The best idea is always to consult a specialist, for example, a dietitian, who will create a diet plan perfectly suited to your needs. In no case should you blindly follow any diet plan taken from an anonymous source. The list below provides some rules that can become an inspiration for your diet. They are taken from the Dietary Guidelines for Americans. If you are interested in the topic of healthy nutrition, you should give them a look - this document is full of valuable information.
- All - or almost all - nutritional needs should be met from foods. In some cases, you may use supplements, but never settle for substituting your food with them.
- Consume less than 10 percent of calories per day from added sugars.
- Consume less than 10 percent of calories per day from saturated fats - use oils instead.
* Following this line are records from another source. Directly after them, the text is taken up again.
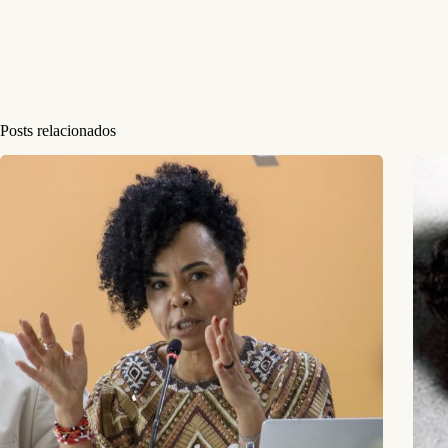
Posts relacionados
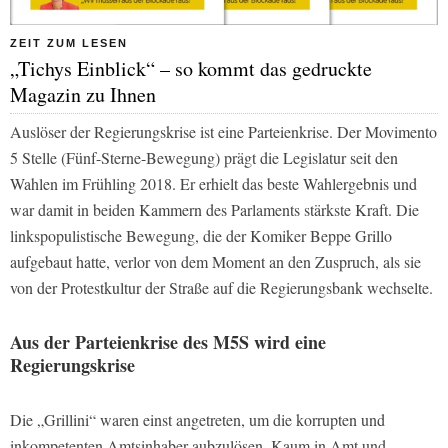
ZEIT ZUM LESEN
„Tichys Einblick“ – so kommt das gedruckte
Magazin zu Ihnen
Auslöser der Regierungskrise ist eine Parteienkrise. Der Movimento
5 Stelle (Fünf-Sterne-Bewegung) prägt die Legislatur seit den
Wahlen im Frühling 2018. Er erhielt das beste Wahlergebnis und
war damit in beiden Kammern des Parlaments stärkste Kraft. Die
linkspopulistische Bewegung, die der Komiker Beppe Grillo
aufgebaut hatte, verlor von dem Moment an den Zuspruch, als sie
von der Protestkultur der Straße auf die Regierungsbank wechselte.
Aus der Parteienkrise des M5S wird eine
Regierungskrise
Die „Grillini“ waren einst angetreten, um die korrupten und
inkompetenten Amtsinhaber aubzulösen. Kaum in Amt und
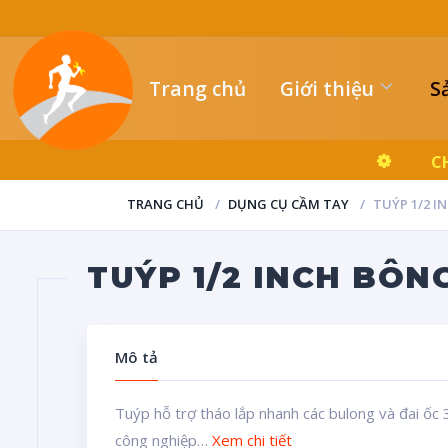
Trang chủ
Giới thiệu
S
C
TRANG CHỦ
DỤNG CỤ CẦM TAY
TUÝP 1/2 I
TUÝP 1/2 INCH BÔN
Mô tả
Tuýp hỗ trợ tháo lắp nhanh các bulong và đai ốc 
công nghiệp…
Xem chi tiết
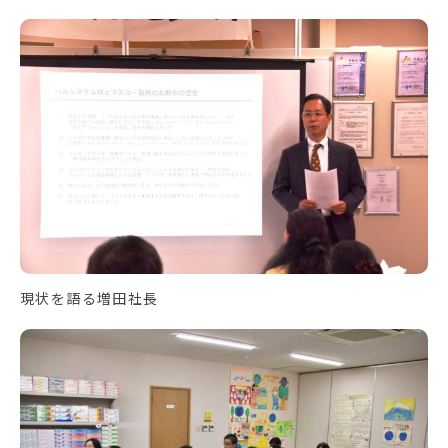
現状を語る増田社長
They provide essential fatty acids and vitamin E.
- Consume less than 2,300 milligrams (mg) per day of sodium. Its primary source is salt.
- If you drink alcohol, don't exceed one drink per day for women and two drinks per day for men. Drink only if you are of legal drinking age.
- Eat a lot of vegetables - don't leave out any of their subgroups. They are a source of fiber, potassium, vitamins A, C, K, E, B6, magnesium, iron and other nutrients.
- Consume a lot of fruits, especially whole fruits - they provide, among many others, dietary fiber, potassium, and vitamin C.
- Grains, at least half of which are whole grains, are also good for you.
- Consume fat-free or low-fat dairy, including milk, yogurt, cheese, and/or fortified soy beverages. They are your primary source of calcium.
- You should also consume a variety of protein foods, including seafood, lean meats and poultry, eggs, legumes (beans and peas), and nuts, seeds, and soy products. Meats, poultry, and seafood provide heme iron, which is more bioavailable than the non-heme iron found in plant sources.
- It's always better to eat regular meals - try to plan them in advance and limit snacks to a minimum.
- Remember that there are multiple ways to plan out your diet. A balanced vegetarian diet can be as nutritional for an adult as a meat-based diet.